> [Task statement]: Please state how many lines of the data contain "with". The number by itself is enough.

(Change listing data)
━━━━━━
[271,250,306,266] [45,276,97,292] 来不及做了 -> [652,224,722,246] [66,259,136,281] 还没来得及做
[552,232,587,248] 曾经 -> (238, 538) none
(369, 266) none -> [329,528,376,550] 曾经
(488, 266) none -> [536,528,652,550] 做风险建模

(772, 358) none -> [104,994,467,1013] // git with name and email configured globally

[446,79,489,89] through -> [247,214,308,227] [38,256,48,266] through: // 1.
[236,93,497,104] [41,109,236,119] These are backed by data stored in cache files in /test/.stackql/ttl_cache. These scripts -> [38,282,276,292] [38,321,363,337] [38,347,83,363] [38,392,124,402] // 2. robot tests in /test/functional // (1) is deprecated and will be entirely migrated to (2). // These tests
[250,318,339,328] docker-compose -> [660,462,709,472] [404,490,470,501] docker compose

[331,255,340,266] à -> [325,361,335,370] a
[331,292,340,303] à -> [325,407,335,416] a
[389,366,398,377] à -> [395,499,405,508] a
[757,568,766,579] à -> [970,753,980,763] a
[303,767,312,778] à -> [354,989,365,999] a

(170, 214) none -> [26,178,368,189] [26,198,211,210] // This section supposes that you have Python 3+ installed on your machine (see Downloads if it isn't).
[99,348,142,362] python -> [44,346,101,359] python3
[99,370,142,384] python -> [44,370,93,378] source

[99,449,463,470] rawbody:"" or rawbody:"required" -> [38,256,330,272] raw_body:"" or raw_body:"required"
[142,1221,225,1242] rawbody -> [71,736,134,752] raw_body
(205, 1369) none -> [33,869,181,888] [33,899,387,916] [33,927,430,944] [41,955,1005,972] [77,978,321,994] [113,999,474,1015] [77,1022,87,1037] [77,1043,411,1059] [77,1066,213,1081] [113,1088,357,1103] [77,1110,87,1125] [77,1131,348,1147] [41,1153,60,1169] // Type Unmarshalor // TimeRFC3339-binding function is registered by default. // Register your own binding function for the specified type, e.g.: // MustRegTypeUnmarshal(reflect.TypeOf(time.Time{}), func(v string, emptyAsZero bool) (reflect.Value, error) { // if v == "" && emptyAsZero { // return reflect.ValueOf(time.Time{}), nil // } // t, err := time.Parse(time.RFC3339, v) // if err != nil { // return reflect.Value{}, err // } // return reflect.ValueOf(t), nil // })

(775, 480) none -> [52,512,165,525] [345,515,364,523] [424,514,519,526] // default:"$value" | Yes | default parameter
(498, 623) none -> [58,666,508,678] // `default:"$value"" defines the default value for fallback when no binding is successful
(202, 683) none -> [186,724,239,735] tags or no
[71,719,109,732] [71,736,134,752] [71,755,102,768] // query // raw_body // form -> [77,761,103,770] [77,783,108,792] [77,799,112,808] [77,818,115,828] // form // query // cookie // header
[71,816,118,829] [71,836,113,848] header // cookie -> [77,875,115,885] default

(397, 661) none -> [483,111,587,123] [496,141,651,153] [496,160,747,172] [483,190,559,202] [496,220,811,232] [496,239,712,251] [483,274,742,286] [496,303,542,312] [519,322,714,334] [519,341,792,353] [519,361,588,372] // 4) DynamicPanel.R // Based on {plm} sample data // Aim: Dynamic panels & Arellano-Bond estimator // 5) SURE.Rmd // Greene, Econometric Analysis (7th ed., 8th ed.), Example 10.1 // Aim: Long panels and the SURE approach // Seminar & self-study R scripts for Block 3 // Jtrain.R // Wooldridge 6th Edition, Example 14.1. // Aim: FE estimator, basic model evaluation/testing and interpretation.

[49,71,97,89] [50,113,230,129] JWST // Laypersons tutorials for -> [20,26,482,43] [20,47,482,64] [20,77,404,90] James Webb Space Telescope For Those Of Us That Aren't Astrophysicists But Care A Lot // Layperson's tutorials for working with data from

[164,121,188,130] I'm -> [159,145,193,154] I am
━━━━━━
> [Reply]: 2